Saved entries
——

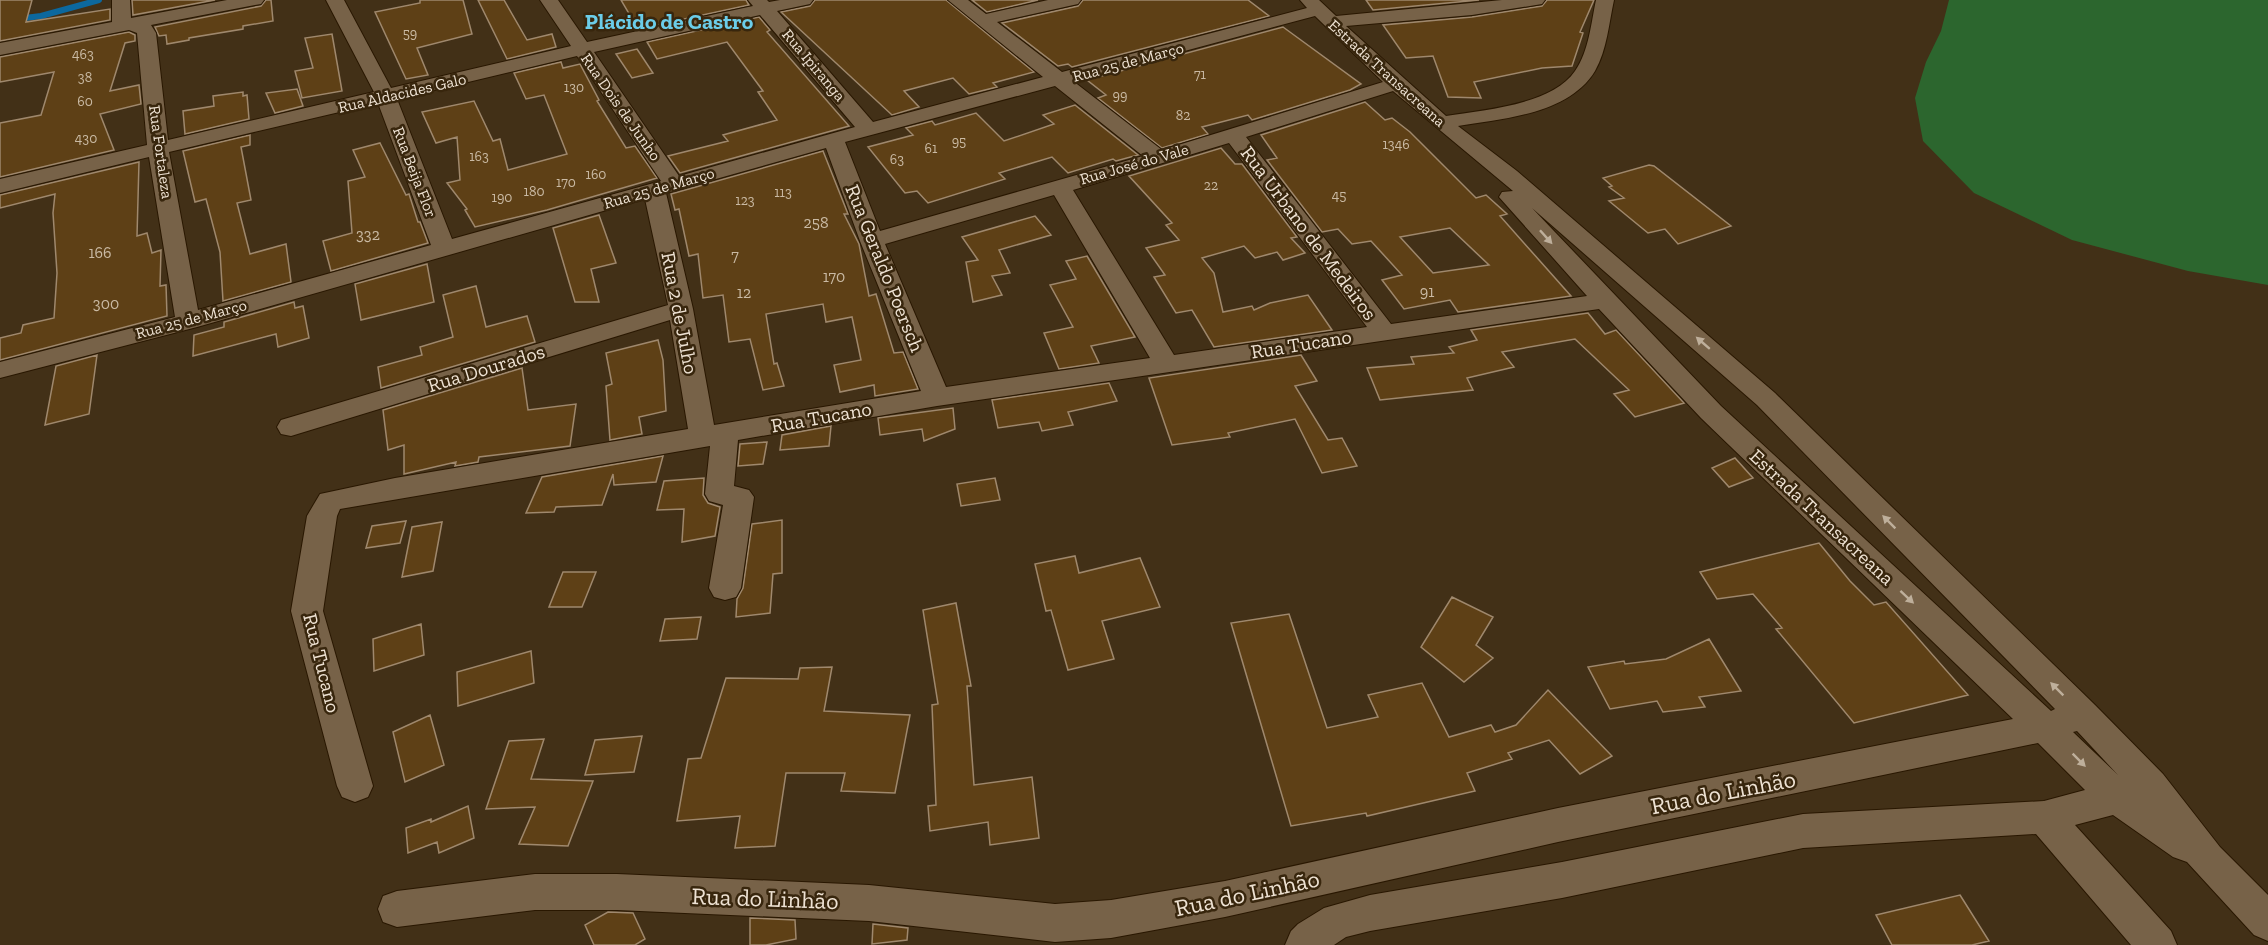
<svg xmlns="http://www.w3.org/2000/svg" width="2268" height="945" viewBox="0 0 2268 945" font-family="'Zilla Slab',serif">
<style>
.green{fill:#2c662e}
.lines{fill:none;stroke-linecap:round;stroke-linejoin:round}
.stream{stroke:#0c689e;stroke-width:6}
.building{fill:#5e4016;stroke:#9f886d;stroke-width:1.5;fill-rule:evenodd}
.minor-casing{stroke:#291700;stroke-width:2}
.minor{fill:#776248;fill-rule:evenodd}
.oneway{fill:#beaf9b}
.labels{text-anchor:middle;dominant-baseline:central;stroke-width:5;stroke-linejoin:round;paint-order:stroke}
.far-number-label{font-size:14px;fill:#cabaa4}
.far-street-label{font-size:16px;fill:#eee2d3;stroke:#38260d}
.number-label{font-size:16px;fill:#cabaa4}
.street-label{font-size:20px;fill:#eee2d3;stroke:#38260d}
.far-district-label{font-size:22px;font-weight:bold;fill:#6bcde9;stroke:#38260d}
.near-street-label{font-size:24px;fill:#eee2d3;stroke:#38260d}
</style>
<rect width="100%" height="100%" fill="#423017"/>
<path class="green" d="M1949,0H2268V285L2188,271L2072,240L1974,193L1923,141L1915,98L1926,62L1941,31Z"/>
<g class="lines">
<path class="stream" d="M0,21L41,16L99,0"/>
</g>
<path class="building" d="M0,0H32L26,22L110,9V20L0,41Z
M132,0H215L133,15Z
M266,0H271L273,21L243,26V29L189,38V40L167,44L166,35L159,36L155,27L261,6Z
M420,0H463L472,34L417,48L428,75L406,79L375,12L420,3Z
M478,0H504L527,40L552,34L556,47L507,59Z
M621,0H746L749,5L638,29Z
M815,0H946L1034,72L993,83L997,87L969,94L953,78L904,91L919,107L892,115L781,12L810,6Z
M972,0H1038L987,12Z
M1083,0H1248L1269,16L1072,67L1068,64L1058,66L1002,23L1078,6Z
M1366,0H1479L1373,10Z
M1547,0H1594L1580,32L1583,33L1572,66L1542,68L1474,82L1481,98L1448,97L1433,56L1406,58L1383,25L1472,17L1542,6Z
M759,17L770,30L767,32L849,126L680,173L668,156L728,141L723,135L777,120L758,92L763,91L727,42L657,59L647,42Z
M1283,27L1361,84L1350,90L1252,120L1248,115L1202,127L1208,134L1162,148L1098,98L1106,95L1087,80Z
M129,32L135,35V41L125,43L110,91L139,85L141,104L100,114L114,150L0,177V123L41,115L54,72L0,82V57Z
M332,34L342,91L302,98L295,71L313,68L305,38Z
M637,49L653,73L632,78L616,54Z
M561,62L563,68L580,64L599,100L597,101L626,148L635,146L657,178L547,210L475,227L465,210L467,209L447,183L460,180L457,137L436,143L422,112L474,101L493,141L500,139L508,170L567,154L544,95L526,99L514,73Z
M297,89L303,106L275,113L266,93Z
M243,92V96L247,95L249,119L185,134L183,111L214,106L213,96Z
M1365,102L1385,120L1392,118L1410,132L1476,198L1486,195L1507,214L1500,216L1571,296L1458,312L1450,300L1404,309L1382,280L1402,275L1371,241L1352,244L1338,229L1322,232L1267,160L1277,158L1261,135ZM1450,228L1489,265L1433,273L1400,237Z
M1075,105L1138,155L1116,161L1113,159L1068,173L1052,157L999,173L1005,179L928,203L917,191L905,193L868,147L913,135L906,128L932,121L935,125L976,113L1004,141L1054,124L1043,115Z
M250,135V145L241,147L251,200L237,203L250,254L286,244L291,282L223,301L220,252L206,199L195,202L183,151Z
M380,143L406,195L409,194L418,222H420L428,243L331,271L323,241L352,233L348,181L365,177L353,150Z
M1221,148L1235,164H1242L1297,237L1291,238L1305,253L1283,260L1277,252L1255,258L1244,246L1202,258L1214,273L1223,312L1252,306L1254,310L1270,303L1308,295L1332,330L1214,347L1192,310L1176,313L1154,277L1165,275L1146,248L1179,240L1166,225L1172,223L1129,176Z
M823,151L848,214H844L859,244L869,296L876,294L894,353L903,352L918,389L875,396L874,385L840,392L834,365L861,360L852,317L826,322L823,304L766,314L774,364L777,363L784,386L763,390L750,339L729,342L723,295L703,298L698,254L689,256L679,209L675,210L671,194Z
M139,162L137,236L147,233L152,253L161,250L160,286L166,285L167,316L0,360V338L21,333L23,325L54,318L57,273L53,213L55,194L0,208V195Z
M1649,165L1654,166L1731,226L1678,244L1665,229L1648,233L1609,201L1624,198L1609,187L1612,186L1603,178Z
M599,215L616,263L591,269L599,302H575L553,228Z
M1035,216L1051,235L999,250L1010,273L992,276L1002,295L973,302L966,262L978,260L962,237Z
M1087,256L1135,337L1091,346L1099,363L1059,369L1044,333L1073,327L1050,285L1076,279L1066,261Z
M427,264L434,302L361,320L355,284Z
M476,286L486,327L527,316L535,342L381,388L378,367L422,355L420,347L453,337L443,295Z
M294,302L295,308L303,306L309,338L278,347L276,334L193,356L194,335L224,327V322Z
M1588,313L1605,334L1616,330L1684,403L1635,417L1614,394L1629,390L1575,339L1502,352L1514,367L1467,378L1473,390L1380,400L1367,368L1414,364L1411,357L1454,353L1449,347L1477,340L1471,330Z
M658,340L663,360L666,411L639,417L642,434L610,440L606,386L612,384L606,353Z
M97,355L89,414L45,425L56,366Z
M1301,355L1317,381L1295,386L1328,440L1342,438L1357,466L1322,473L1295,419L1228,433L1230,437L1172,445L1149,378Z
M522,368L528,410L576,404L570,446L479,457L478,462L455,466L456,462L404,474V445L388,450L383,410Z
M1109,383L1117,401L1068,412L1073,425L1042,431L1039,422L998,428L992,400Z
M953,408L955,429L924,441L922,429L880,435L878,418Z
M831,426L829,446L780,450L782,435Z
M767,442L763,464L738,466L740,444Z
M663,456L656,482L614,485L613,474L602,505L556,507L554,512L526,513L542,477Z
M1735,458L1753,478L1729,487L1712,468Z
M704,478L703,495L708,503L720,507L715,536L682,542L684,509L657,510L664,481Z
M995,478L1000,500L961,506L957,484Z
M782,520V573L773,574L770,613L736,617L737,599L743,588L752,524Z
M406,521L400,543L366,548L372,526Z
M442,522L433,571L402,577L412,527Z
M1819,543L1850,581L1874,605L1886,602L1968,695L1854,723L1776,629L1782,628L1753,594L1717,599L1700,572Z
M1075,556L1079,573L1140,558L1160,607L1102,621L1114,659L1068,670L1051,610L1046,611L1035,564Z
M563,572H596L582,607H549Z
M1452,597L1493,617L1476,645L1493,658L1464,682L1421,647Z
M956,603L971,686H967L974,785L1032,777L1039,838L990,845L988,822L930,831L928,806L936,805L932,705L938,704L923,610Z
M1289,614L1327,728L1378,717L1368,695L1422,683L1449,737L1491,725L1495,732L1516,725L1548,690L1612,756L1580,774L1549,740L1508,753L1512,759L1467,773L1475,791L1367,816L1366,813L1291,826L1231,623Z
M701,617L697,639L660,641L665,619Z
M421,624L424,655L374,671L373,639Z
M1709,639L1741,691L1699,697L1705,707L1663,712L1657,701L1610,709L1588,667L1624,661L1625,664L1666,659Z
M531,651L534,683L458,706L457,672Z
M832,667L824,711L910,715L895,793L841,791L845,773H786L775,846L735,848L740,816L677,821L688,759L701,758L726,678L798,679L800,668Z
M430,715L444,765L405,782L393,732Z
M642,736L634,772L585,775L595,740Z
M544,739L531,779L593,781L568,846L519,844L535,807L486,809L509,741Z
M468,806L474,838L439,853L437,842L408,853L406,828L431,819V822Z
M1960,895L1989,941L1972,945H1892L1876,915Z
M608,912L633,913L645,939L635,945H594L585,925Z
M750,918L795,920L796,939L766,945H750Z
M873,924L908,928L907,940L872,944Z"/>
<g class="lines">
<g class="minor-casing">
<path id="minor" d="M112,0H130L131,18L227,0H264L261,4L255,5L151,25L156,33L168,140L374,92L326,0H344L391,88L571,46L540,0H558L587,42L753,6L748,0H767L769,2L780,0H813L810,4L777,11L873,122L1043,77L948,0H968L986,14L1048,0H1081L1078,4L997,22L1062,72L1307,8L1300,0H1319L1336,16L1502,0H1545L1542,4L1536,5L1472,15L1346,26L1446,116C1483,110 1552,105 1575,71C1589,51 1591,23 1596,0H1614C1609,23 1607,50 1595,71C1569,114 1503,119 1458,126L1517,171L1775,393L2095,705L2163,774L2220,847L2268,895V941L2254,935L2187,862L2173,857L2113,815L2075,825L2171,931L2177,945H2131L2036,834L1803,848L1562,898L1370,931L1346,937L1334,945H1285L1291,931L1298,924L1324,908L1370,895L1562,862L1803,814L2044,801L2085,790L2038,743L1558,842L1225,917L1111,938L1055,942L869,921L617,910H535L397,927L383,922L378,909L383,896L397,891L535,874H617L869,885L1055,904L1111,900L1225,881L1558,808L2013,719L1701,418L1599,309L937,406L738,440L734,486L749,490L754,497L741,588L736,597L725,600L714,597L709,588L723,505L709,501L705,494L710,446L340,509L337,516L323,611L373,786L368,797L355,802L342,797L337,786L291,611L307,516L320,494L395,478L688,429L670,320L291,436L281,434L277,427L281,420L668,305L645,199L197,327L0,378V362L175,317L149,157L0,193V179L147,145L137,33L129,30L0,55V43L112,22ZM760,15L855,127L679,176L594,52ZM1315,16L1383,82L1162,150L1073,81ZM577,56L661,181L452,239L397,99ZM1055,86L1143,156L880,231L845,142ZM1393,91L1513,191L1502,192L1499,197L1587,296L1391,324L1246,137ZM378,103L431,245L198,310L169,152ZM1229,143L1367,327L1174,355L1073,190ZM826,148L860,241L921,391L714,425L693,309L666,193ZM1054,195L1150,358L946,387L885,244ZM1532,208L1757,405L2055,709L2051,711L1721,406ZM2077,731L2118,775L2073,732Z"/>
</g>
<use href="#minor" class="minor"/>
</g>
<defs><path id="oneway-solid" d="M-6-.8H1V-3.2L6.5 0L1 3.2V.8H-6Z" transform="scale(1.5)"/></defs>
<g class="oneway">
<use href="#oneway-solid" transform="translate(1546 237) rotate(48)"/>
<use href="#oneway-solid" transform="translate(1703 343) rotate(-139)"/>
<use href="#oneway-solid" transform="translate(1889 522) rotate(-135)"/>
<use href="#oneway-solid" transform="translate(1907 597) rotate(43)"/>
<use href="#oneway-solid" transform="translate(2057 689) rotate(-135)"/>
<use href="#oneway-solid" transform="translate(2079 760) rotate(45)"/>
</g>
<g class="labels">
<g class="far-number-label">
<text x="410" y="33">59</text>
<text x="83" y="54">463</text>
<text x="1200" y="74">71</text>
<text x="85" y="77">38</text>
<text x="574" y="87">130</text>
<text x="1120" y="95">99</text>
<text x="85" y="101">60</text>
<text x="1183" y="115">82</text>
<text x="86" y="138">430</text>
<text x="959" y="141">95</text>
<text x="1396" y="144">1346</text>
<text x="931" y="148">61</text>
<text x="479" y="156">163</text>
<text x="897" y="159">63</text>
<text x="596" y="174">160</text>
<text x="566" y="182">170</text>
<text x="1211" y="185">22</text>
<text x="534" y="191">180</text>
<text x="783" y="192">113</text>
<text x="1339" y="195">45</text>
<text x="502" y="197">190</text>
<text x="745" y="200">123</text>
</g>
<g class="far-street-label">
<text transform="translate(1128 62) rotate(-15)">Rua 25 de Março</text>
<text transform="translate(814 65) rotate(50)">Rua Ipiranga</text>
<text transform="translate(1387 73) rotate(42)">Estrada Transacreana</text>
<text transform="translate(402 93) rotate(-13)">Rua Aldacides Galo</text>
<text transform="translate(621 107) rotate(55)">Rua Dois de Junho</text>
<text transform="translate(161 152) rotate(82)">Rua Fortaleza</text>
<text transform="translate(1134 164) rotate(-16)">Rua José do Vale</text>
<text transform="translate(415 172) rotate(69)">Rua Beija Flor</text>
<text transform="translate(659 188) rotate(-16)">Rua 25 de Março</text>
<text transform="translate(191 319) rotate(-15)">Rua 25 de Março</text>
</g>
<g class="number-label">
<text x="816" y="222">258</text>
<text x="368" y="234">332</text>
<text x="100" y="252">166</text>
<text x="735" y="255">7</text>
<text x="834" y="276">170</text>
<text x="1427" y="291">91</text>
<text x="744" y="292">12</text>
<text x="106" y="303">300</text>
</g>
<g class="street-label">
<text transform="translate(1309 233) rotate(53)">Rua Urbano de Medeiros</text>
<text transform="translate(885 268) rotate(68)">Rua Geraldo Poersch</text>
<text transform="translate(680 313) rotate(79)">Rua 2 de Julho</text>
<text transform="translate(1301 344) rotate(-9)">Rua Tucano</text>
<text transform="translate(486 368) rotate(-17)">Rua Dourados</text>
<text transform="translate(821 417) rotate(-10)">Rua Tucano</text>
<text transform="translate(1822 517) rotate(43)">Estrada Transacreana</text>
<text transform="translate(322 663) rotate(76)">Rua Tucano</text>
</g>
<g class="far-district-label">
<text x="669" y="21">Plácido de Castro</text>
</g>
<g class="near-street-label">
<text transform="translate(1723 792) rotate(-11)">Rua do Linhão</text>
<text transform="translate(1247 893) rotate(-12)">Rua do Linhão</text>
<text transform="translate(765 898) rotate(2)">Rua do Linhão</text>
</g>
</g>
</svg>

——

WORK TO COMPLETE: Looking at the records, state how many lines contain "linejoin" and write nothing besides that number.

EXERCISE SOLUTION: 2